O raciocínio, corrente nas ruas de Donetsk, a capital da autoproclamada república popular homônima que foi incorporada por Putin há quase três anos, é destrinchado à Folha pela representante da chancelaria de Moscou na região, Natalia Mikhailova.
O próprio prédio em que ela recebe a reportagem explicita a narrativa em disputa. Em sua frente foram instalados monumentos com dois soldados, um deles da Segunda Guerra Mundial e outro, daquilo que o Kremlin chama de operação militar especial.
A ideia é óbvia: galvanizar uma memória comum dos dois conflitos, que definiram o caráter dessa região. “Nós somos diferentes”, diz Natalia, uma nativa de Donetsk.
“Estávamos lutando com pás em 2014”, afirma, creditando à guerra atual a melhoria nas condições relativas da cidade. “Somos atacados diariamente desde 2014, mas a linha de frente agora não está a 2 km.”
Ela se refere a Avdiivka, uma cidadezinha reduzida a ruínas ao lado de Donetsk, que até fevereiro era a linha de frente da guerra civil tornada interestatal em 2022. De lá, os ucranianos bombardeavam Donetsk com artilharia.
“Agora, há os drones. Decidimos que todos os ônibus civis terão equipamentos para embaralhar o sinal dos drone, depois que mais uma menina foi morta em um ataque no fim de outubro”, diz. Ela foi incluída no rol das pouco mais de 300 crianças da capital regional mortas desde 2014.
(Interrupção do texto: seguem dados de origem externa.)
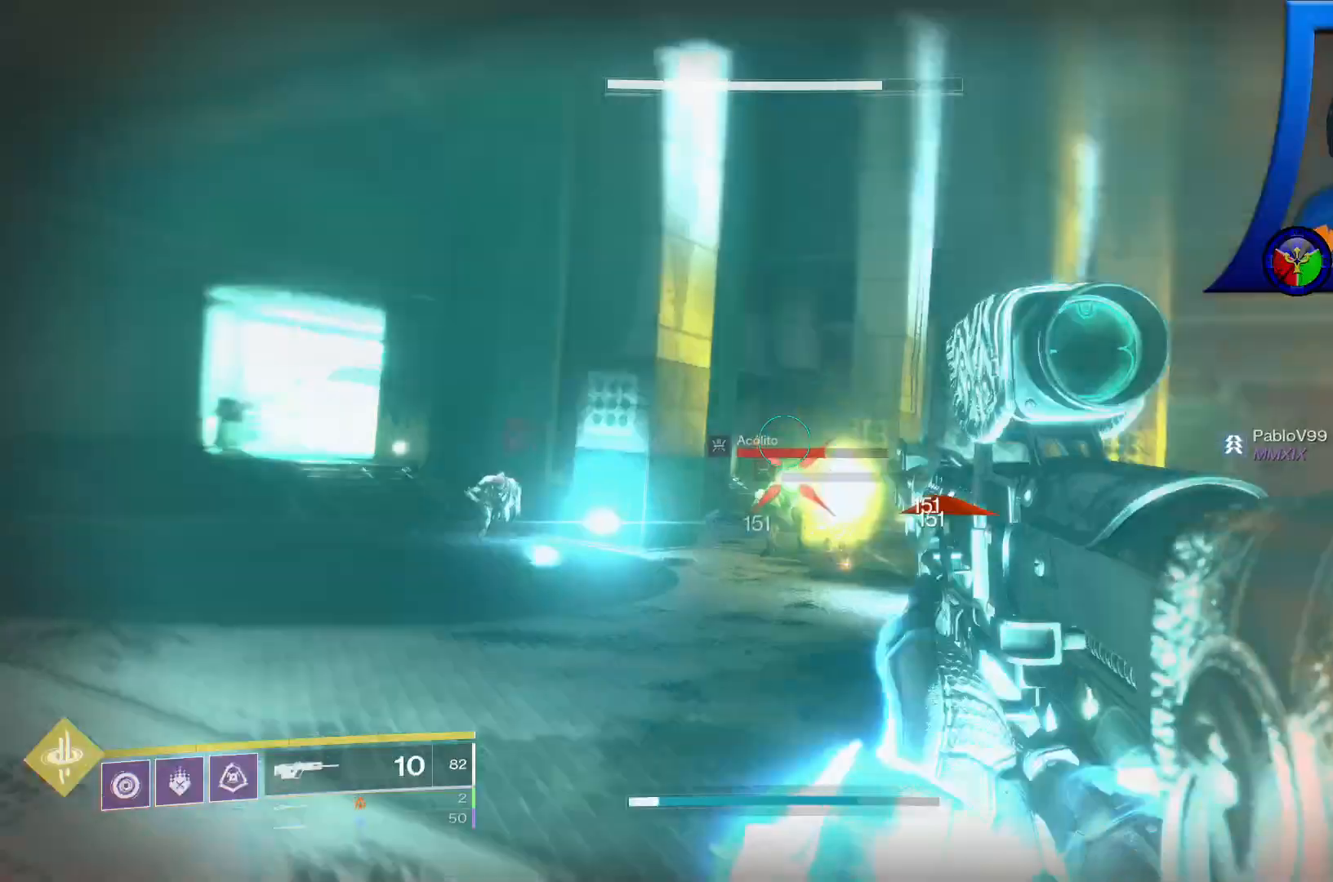
{"dt_ms": 500, "buttons": [], "left_stick": "up-left", "right_stick": "center", "events": [[17, "R2", "down"], [33, "right_stick", "up-left"], [150, "R2", "up"], [150, "right_stick", "center"], [233, "R2", "down"], [267, "right_stick", "down"], [383, "right_stick", "center"], [417, "R2", "up"]]}
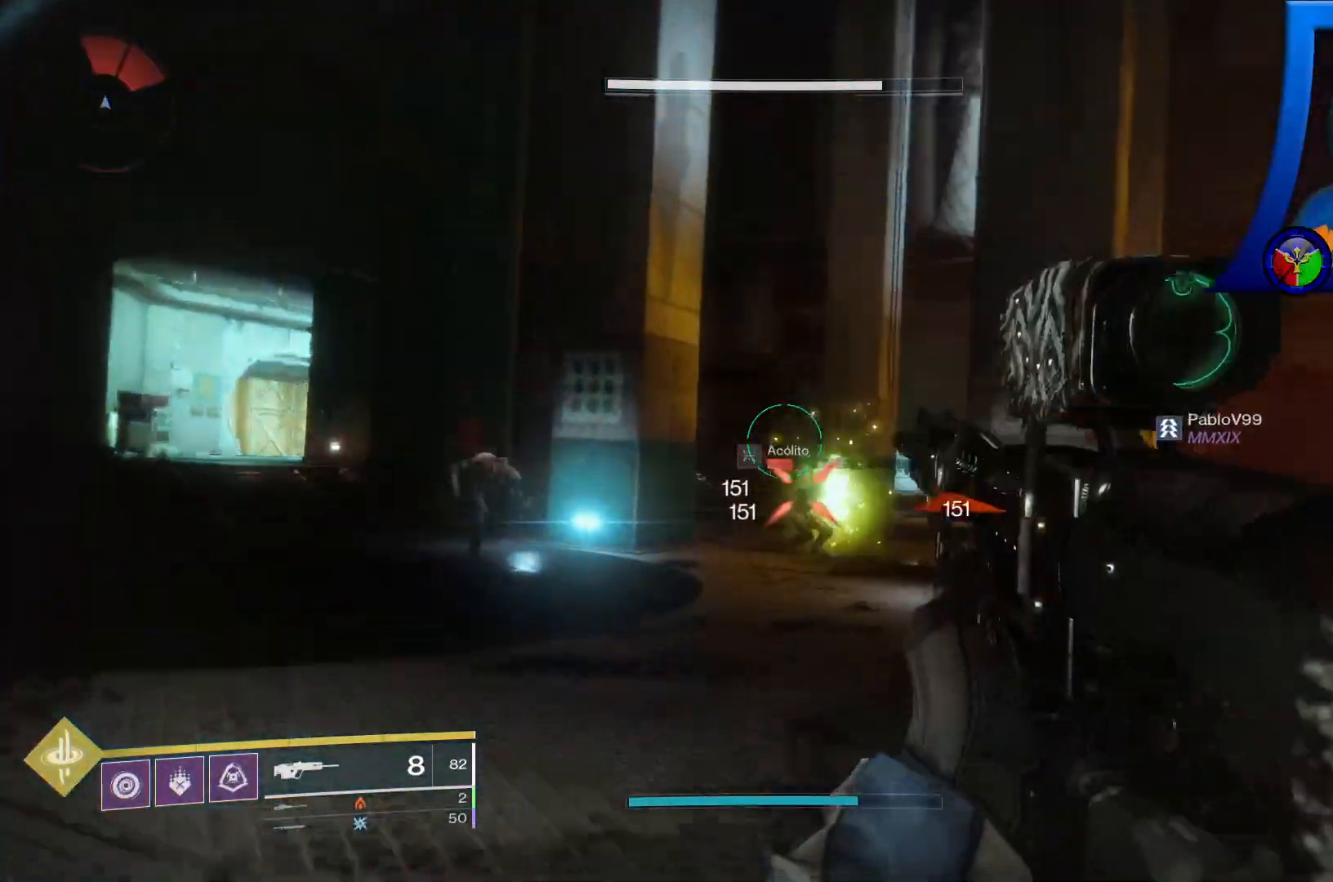
{"dt_ms": 500, "buttons": [], "left_stick": "left", "right_stick": "up-right", "events": [[17, "R2", "down"], [50, "right_stick", "down-right"], [133, "right_stick", "down"], [150, "R2", "up"], [300, "right_stick", "center"], [433, "left_stick", "left"], [433, "right_stick", "up-right"]]}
Não há, na conversa com Natalia, muito espaço para relativismo. Sua visão acerca de quem começou a guerra é imutável: foi Kiev, após a derrubada do governo pró-Moscou em 2014.
“Eles fizeram de tudo para tornar nossa vida um inferno. Proibiram a nossa língua, cortaram nosso suprimento regular de água”, afirma, em relação ao problema mais comentado por moradores da cidade.
“Isso vai melhorar quando conquistarmos Slaviansk”, disse, referindo-se a um dos bastiões ucranianos remanescentes em Donetsk, que Natalia calcula hoje ser 60% sob domínio russo.
A realidade da segregação demográfica, provocada por anos de combates exacerbados a partir de 2022, não se refletiu, segundo ela, na composição populacional. “Estamos mais ou menos como antes”, declara, não sendo precisa se isso era referência à histórica russofonia da região ou ao censo ucraniano de 2001, que colocava os russos étnicos como 40% da população.
A melhoria da situação na capital, diz Natalia, não permite observações róseas sobre a região. “Temos ao menos dez feridos todos os dias, muitos deles morrendo”, afirma. “As pessoas em vários locais ainda não conseguem se deslocar para o trabalho, com impacto econômico relevante.”
E o que a representante do Kremlin diz sobre os aliados de Volodimir Zelenski? “Eu quero que o Ocidente nos esqueça”, afirma, dissertando sobre o emprego de armas americanas e europeias contra a Rússia na guerra.